Costi del non fare sull’impiantistica di smaltimento finale. I rifiuti girano in Toscana e anche fuori per gli speciali, con un turismo dei rifiuti non necessitato e impatti ambientali che nessuno misura. Oltretutto con difficoltà nei controlli e pazzesche diseconomie di sistema, da quantificare sia in termini economici che ambientali. Chi può affermare che questi costi non ci sono?
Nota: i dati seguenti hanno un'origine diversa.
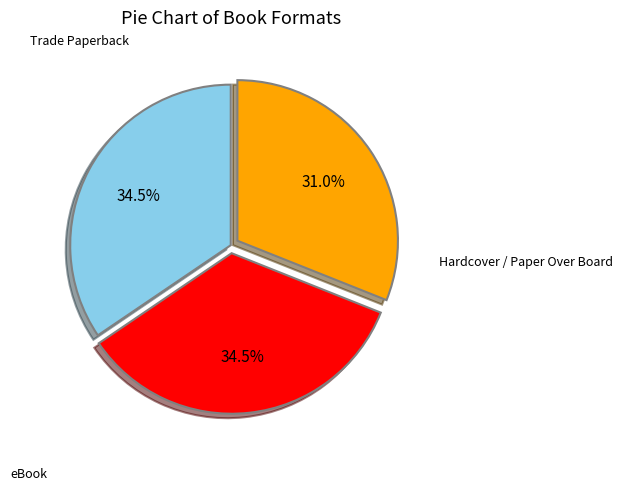

How many slices are in this pie chart?

3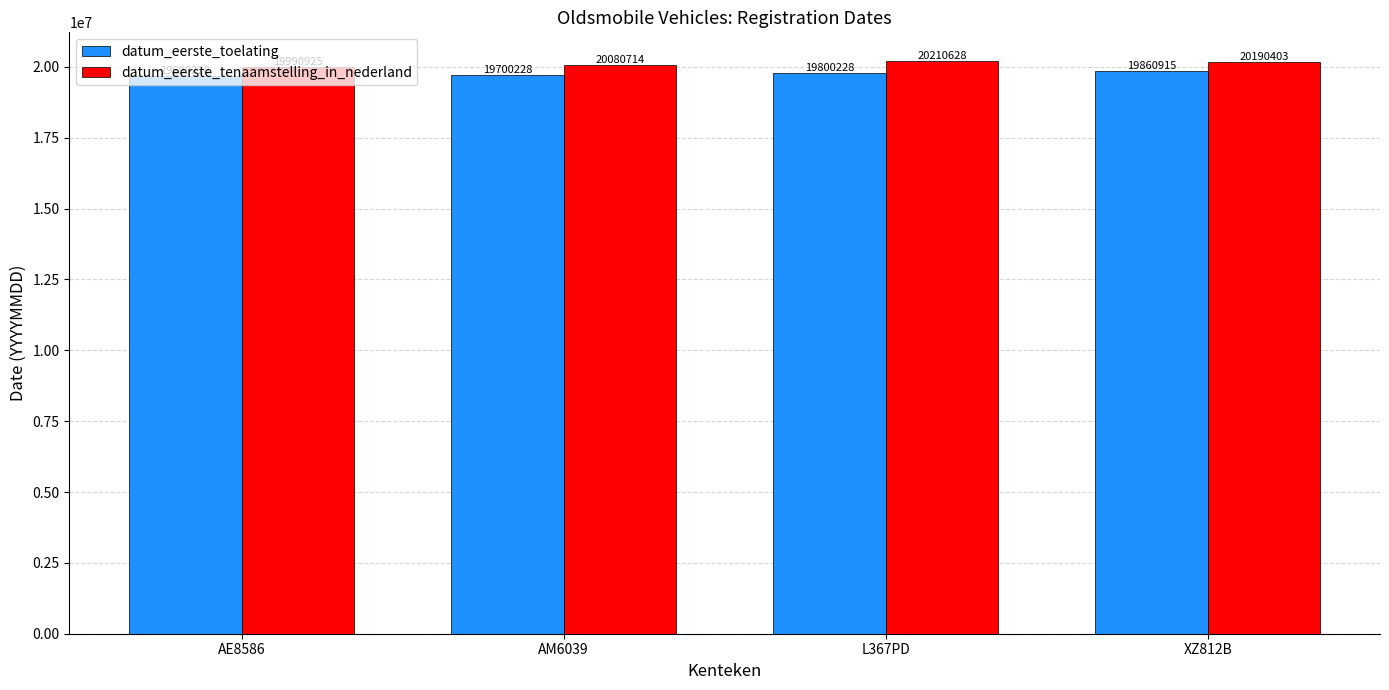

List the series in order of their overall mean, lowest first.

datum_eerste_toelating, datum_eerste_tenaamstelling_in_nederland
«Dal punto di vista scientifico e tecnico è molto difficile calcolare una cosa del genere. Ogni attività infatti produce un effetto di modificazione sull’ambiente. Certo è vero che se si mette il veto a impianti di termovalorizzazione di terza generazione, cosa si deve fare nei confronti del traffico? Questa per esempio è una domanda che va posto a chi sostiene impatto zero, perché il traffico è la sorgente fondante della produzione di polveri fini, anche delle cosiddette nanoparticelle, nella proporzione di 1 a 1 milione. Questo illustre scienziato che ha accompagnato Grillo, Stefano Montanari, sostiene che vengono prodotte perché è stata portata a 1200 gradi la temperatura degli inceneritori. Questa è la più grande panzana da spettacolo comico, quale è Grillo, che abbia mai sentito, perché la temperatura a 1200 gradi è stata conquistata a fatica grazie alle lotte che gli ambientalisti e soprattutto Legambiente, hanno fatto negli anni passati, perché fu studiato a lungo il fenomeno e ci si rese conto che il rischio delle diossine era inaccettabile, mentre quello delle nanopolveri era infinitesimo rispetto a quello che noi respiriamo a causa del traffico. Ecco, siccome noi c’eravamo e Montanari evidentemente no, sarebbe bene che si riandasse a rileggere un po’ di questi studi».